METHODOLOGY $2$: Integrating by Parts
Let $\bar S(x)$ denote that average value the absolute value of the sine function on $[0,x]$. That is,
$$\bar S(x) =\frac1x\int_0^x |\sin(t)|\,dt$$
It is easy to see that the following limits hold:
$$\begin{align} \lim_{x\to0^+}\bar S(x)&=0\tag5\\\\ \lim_{x\to\infty}\bar S(x)&=\frac2\pi\tag6 \end{align}$$
Integrating by parts the integral on the right-hand side of $(1)$ with $u=\frac1x$ and $v=\int_0^x \left(|\sin(\sqrt{q}t)|-|\sin(\sqrt{p}t)|\right)\,dt$ reveals
$$F(p,q)=2\int_0^\infty \frac{\bar S(\sqrt{q}x)-\bar S(\sqrt{p}x)}{x}\,dx\tag7$$
The integral in $(7)$ is a Frullani integral.
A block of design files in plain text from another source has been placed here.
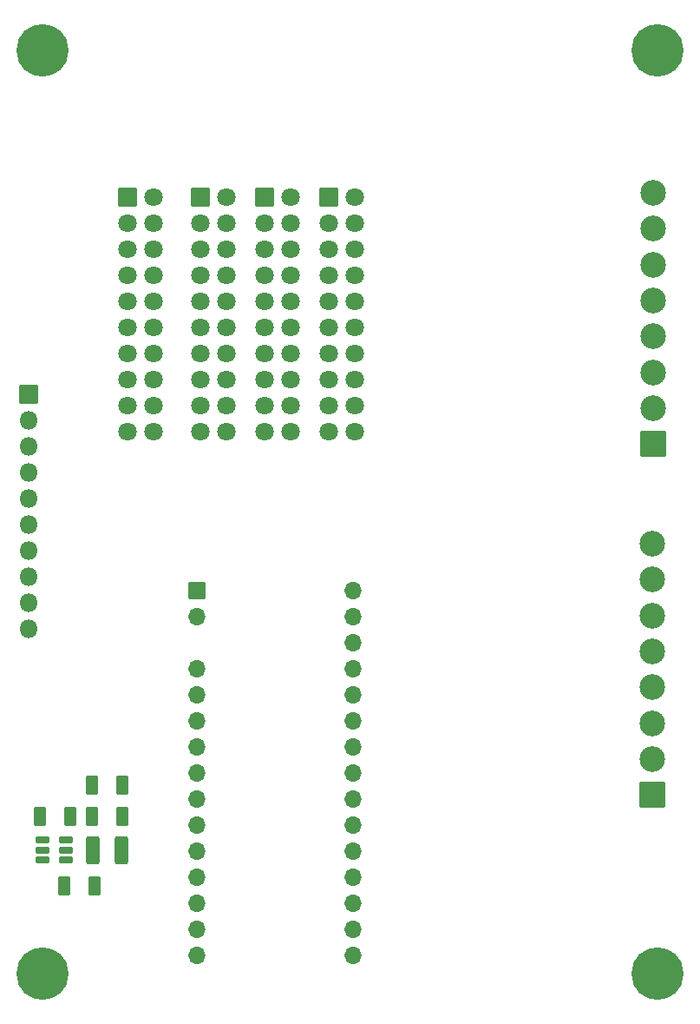
<source format=gbr>
%TF.GenerationSoftware,KiCad,Pcbnew,9.0.1*%
%TF.CreationDate,2025-05-07T10:28:51-04:00*%
%TF.ProjectId,BREAD_Slice_connProto,42524541-445f-4536-9c69-63655f636f6e,rev?*%
%TF.SameCoordinates,PX74eba40PY8552dc0*%
%TF.FileFunction,Soldermask,Bot*%
%TF.FilePolarity,Negative*%
%FSLAX46Y46*%
G04 Gerber Fmt 4.6, Leading zero omitted, Abs format (unit mm)*
G04 Created by KiCad (PCBNEW 9.0.1) date 2025-05-07 10:28:51*
%MOMM*%
%LPD*%
G01*
G04 APERTURE LIST*
G04 Aperture macros list*
%AMRoundRect*
0 Rectangle with rounded corners*
0 $1 Rounding radius*
0 $2 $3 $4 $5 $6 $7 $8 $9 X,Y pos of 4 corners*
0 Add a 4 corners polygon primitive as box body*
4,1,4,$2,$3,$4,$5,$6,$7,$8,$9,$2,$3,0*
0 Add four circle primitives for the rounded corners*
1,1,$1+$1,$2,$3*
1,1,$1+$1,$4,$5*
1,1,$1+$1,$6,$7*
1,1,$1+$1,$8,$9*
0 Add four rect primitives between the rounded corners*
20,1,$1+$1,$2,$3,$4,$5,0*
20,1,$1+$1,$4,$5,$6,$7,0*
20,1,$1+$1,$6,$7,$8,$9,0*
20,1,$1+$1,$8,$9,$2,$3,0*%
G04 Aperture macros list end*
%ADD10C,5.100000*%
%ADD11RoundRect,0.050000X-0.800000X-0.800000X0.800000X-0.800000X0.800000X0.800000X-0.800000X0.800000X0*%
%ADD12O,1.700000X1.700000*%
%ADD13RoundRect,0.050000X-0.850000X-0.850000X0.850000X-0.850000X0.850000X0.850000X-0.850000X0.850000X0*%
%ADD14O,1.800000X1.800000*%
%ADD15RoundRect,0.050000X1.200000X-1.200000X1.200000X1.200000X-1.200000X1.200000X-1.200000X-1.200000X0*%
%ADD16C,2.500000*%
%ADD17C,1.800000*%
%ADD18RoundRect,0.271739X0.353261X0.678261X-0.353261X0.678261X-0.353261X-0.678261X0.353261X-0.678261X0*%
%ADD19RoundRect,0.175000X-0.537500X-0.175000X0.537500X-0.175000X0.537500X0.175000X-0.537500X0.175000X0*%
%ADD20RoundRect,0.271739X-0.353261X-0.678261X0.353261X-0.678261X0.353261X0.678261X-0.353261X0.678261X0*%
%ADD21RoundRect,0.270000X-0.405000X-1.105000X0.405000X-1.105000X0.405000X1.105000X-0.405000X1.105000X0*%
G04 APERTURE END LIST*
D10*
%TO.C,H1*%
X5000000Y95000000D03*
%TD*%
%TO.C,H3*%
X65000000Y95000000D03*
%TD*%
%TO.C,H2*%
X5000000Y5000000D03*
%TD*%
%TO.C,H4*%
X65000000Y5000000D03*
%TD*%
D11*
%TO.C,A1*%
X20010000Y42360000D03*
D12*
X20010000Y39820000D03*
X20010000Y34740000D03*
X20010000Y32200000D03*
X20010000Y29660000D03*
X20010000Y27120000D03*
X20010000Y24580000D03*
X20010000Y22040000D03*
X20010000Y19500000D03*
X20010000Y16960000D03*
X20010000Y14420000D03*
X20010000Y11880000D03*
X20010000Y9340000D03*
X20010000Y6800000D03*
X35250000Y6800000D03*
X35250000Y9340000D03*
X35250000Y11880000D03*
X35250000Y14420000D03*
X35250000Y16960000D03*
X35250000Y19500000D03*
X35250000Y22040000D03*
X35250000Y24580000D03*
X35250000Y27120000D03*
X35250000Y29660000D03*
X35250000Y32200000D03*
X35250000Y34740000D03*
X35250000Y37280000D03*
X35250000Y39820000D03*
X35250000Y42360000D03*
%TD*%
D13*
%TO.C,J1*%
X3600000Y61450000D03*
D14*
X3600000Y58910000D03*
X3600000Y56370000D03*
X3600000Y53830000D03*
X3600000Y51290000D03*
X3600000Y48750000D03*
X3600000Y46210000D03*
X3600000Y43670000D03*
X3600000Y41130000D03*
X3600000Y38590000D03*
%TD*%
D15*
%TO.C,J3*%
X64500000Y22400000D03*
D16*
X64500000Y25900000D03*
X64500000Y29400000D03*
X64500000Y32900000D03*
X64500000Y36400000D03*
X64500000Y39900000D03*
X64500000Y43400000D03*
X64500000Y46900000D03*
%TD*%
D13*
%TO.C,J6*%
X32950000Y80710000D03*
D17*
X35490000Y80710000D03*
X32950000Y78170000D03*
X35490000Y78170000D03*
X32950000Y75630000D03*
X35490000Y75630000D03*
X32950000Y73090000D03*
X35490000Y73090000D03*
X32950000Y70550000D03*
X35490000Y70550000D03*
X32950000Y68010000D03*
X35490000Y68010000D03*
X32950000Y65470000D03*
X35490000Y65470000D03*
X32950000Y62930000D03*
X35490000Y62930000D03*
X32950000Y60390000D03*
X35490000Y60390000D03*
X32950000Y57850000D03*
X35490000Y57850000D03*
%TD*%
D15*
%TO.C,J2*%
X64600000Y56600000D03*
D16*
X64600000Y60100000D03*
X64600000Y63600000D03*
X64600000Y67100000D03*
X64600000Y70600000D03*
X64600000Y74100000D03*
X64600000Y77600000D03*
X64600000Y81100000D03*
%TD*%
D13*
%TO.C,J4*%
X13260000Y80660000D03*
D17*
X15800000Y80660000D03*
X13260000Y78120000D03*
X15800000Y78120000D03*
X13260000Y75580000D03*
X15800000Y75580000D03*
X13260000Y73040000D03*
X15800000Y73040000D03*
X13260000Y70500000D03*
X15800000Y70500000D03*
X13260000Y67960000D03*
X15800000Y67960000D03*
X13260000Y65420000D03*
X15800000Y65420000D03*
X13260000Y62880000D03*
X15800000Y62880000D03*
X13260000Y60340000D03*
X15800000Y60340000D03*
X13260000Y57800000D03*
X15800000Y57800000D03*
%TD*%
D13*
%TO.C,J5*%
X26650000Y80700000D03*
D17*
X29190000Y80700000D03*
X26650000Y78160000D03*
X29190000Y78160000D03*
X26650000Y75620000D03*
X29190000Y75620000D03*
X26650000Y73080000D03*
X29190000Y73080000D03*
X26650000Y70540000D03*
X29190000Y70540000D03*
X26650000Y68000000D03*
X29190000Y68000000D03*
X26650000Y65460000D03*
X29190000Y65460000D03*
X26650000Y62920000D03*
X29190000Y62920000D03*
X26650000Y60380000D03*
X29190000Y60380000D03*
X26650000Y57840000D03*
X29190000Y57840000D03*
%TD*%
D13*
%TO.C,J7*%
X20360000Y80710000D03*
D17*
X22900000Y80710000D03*
X20360000Y78170000D03*
X22900000Y78170000D03*
X20360000Y75630000D03*
X22900000Y75630000D03*
X20360000Y73090000D03*
X22900000Y73090000D03*
X20360000Y70550000D03*
X22900000Y70550000D03*
X20360000Y68010000D03*
X22900000Y68010000D03*
X20360000Y65470000D03*
X22900000Y65470000D03*
X20360000Y62930000D03*
X22900000Y62930000D03*
X20360000Y60390000D03*
X22900000Y60390000D03*
X20360000Y57850000D03*
X22900000Y57850000D03*
%TD*%
D18*
%TO.C,C1*%
X7675000Y20300000D03*
X4725000Y20300000D03*
%TD*%
D19*
%TO.C,U1*%
X5012500Y16095000D03*
X5012500Y17045000D03*
X5012500Y17995000D03*
X7287500Y17995000D03*
X7287500Y17045000D03*
X7287500Y16095000D03*
%TD*%
D18*
%TO.C,C2*%
X10025000Y13545000D03*
X7075000Y13545000D03*
%TD*%
D20*
%TO.C,C3*%
X9775000Y20345000D03*
X12725000Y20345000D03*
%TD*%
%TO.C,C4*%
X9775000Y23345000D03*
X12725000Y23345000D03*
%TD*%
D21*
%TO.C,L1*%
X9850000Y17045000D03*
X12650000Y17045000D03*
%TD*%
M02*

</source>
Therefore, using $(5)$ and $(6)$ in $(7)$ yields to coveted result
$$\bbox[5px,border:2px solid #C0A000]{\int_0^\infty \frac{|\sin(\sqrt{qx})|-|\sin(\sqrt{px})|}{x}\,dx=\frac2\pi \log(q/p)}$$
NOTE: The approach in the Methodology $2$ is generalized in This Answer.
Solution 2:
I also posted the question on Quora, and Joel Campbell proved the result, see the answer on Quora. In short, it starts with a change of variable $x=y^2$, uses the Fourier series $|\sin u|=\frac{2}{\pi} - \frac{4}{\pi}\sum_{n=1}^\infty \frac{\cos(2nu)}{4n^2-1}$, and the fact that $\int_0^\infty \frac{\cos(ax)-\cos(bx)}{x}dx = \log\frac{b}{a}$.